Use when: you want even more entropy than UUID v7 or ULID — KSUID adds 32 random bits on top, at the cost of one extra character.

Avoid when: every URL byte matters. ULID is one character shorter and gives you 128 bits, which is already overkill in practice.

How it is generated

A KSUID is 20 raw bytes (160 bits) base62-encoded into exactly 27 characters. The leading 4 bytes are a timestamp; the trailing 16 bytes are pure randomness — twice the entropy of a UUID.

The time field uses a custom KSUID epoch (2014-05-13) and one-second precision. One second is the lookup granularity, but the 128 bits of random tail mean collisions are statistically impossible.

Base62 means the encoded form is case-sensitive (different from base36) and URL-safe.
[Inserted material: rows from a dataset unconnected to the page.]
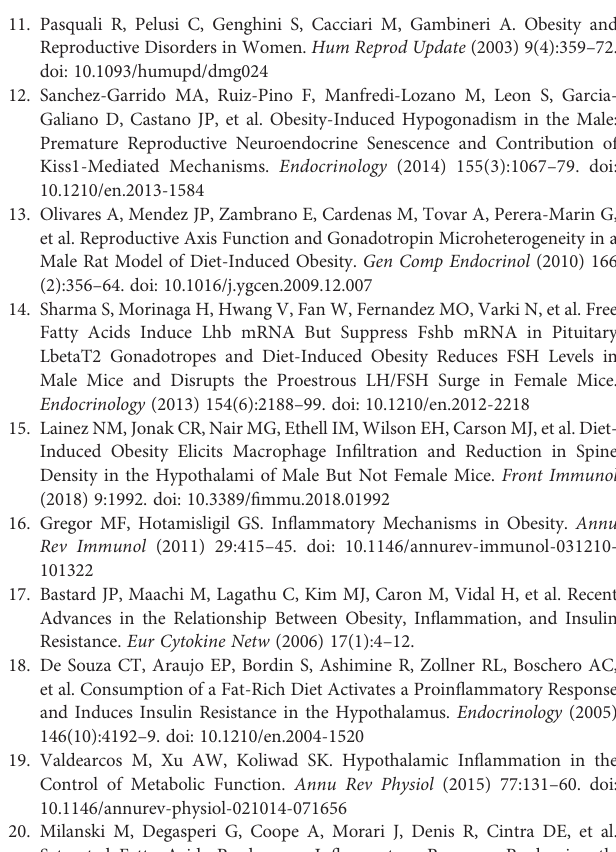
measured in the liver of rats fed control, HF or HF-DHA diets for 20 weeks. Data are expressed as means ± SEM (n= 12 rats) and were analyzed with one-way ANOVA followed by Tukey ’ s multiple comparison test. * P ≤ 0.05; ** P ≤ 0.01; *** P ≤ 0.001 compared to control group. a P< 0.05 between HF and HF-DHA groups. Supplementary Figure 2 | Metabolic parameters and body composition of rats fed HF diet supplemented with 15% DHA. (A) Fasting plasma levels of insulin, leptin and triglycerides were measured in rat fed control, HF and HF supplemented with 15%DHAfor 12weeks. Data are expressed asmeans ± SEM(n=12 rats) andwere analyzed with one-way ANOVA followed by Tukey ’ s multiple comparison test. * P ≤ 0.05; ** P ≤ 0.01; *** P ≤ 0.001 compared to control group. b P ≤ 0.01 between HF and HF-DHA15%. (B) The body composition of rats (% fat and lean mass) was measured after 12 weeks of diet. ** P ≤ 0.01; *** P ≤ 0.001 compared to control group. b P ≤ 0.01 between HF and HF-DHA groups.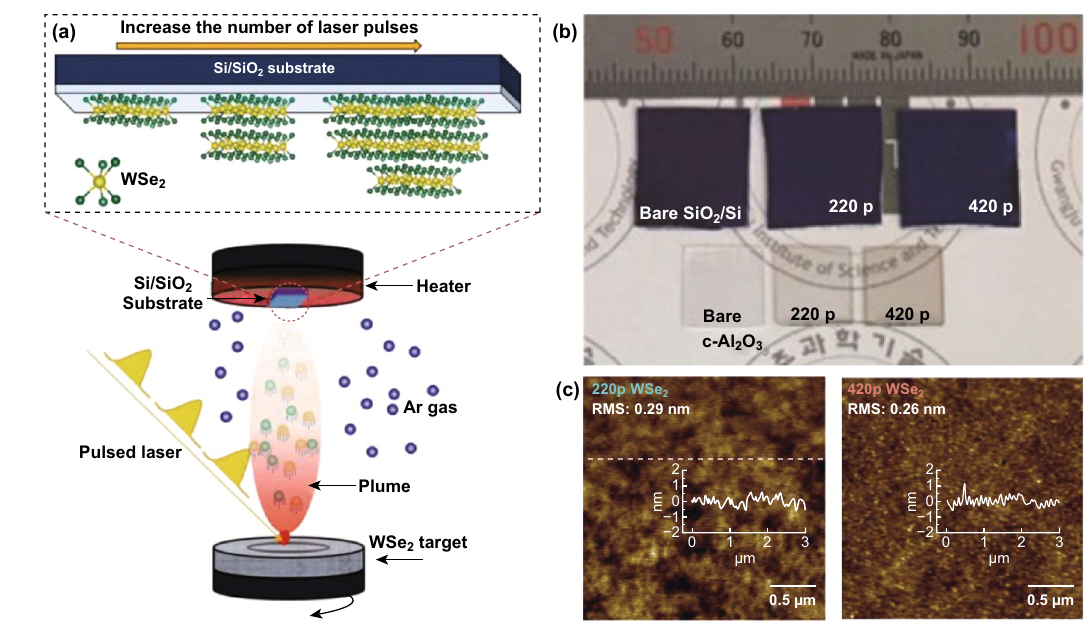
Fig. 3 Large-area synthesised TMDCs by PLD. a Schematic illustration of deposition of WSe 2 by PLD. b Optical images of as–grown WSe 2 thin films on SiO 2 /Si and c Al 2 O 3 substrates. c Typical AFM images with a height profile of the 220 p WSe 2 and 420 p WSe 2 . Adapted with per- mission from Ref. [33]. Copyright 2018,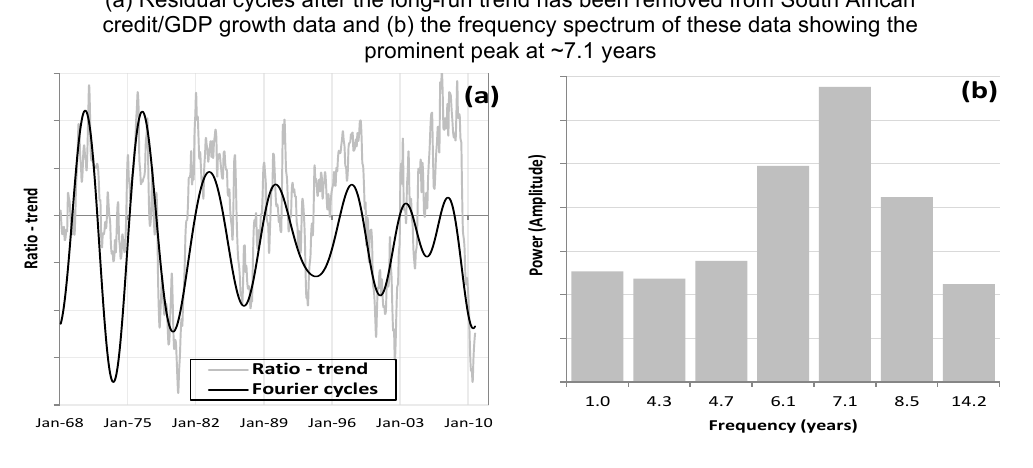
credit/GDP growth data and (b) the frequency spectrum of these data showing the prominent peak at ~7.1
  1. 01 Compute Math.floor(Date.now() / 1000) - 1_400_000_000 to get seconds since the KSUID epoch.
  2. 02 Write that as a 32-bit big-endian integer into bytes 0–3 of a 20-byte buffer.
  3. 03 Fill bytes 4–19 with 16 random bytes from crypto.getRandomValues.
  4. 04 Treat the 20-byte buffer as a single 160-bit big-endian unsigned integer and base62-encode it.
  5. 05 Left-pad the result with the alphabet’s zero character ("0") until it is exactly 27 characters.
Source bytes (20):
  byte:  0  1  2  3 | 4  5  6  7  8  9 10 11 12 13 14 15 16 17 18 19
         └────┬───┘ └──────────────────────┬──────────────────────┘
              │                            └── 16 random bytes (128 bits)
              └──────────────────────────── 32-bit BE timestamp
                                            seconds since 2014-05-13

Encoded form (27 chars): the 20 bytes are treated as one big-endian
160-bit integer, base62-encoded, then left-padded with "0" so the
output is always exactly 27 characters.

  example: 2YjKqGZmZx8sfZWk3PnXYrVqRtL

Alphabet (base62, case-sensitive):
  0123456789ABCDEFGHIJKLMNOPQRSTUVWXYZabcdefghijklmnopqrstuvwxyz

All of this runs in your browser. Random bytes come from crypto.getRandomValues, timestamps come from the system clock, and nothing about the generated ID leaves the tab.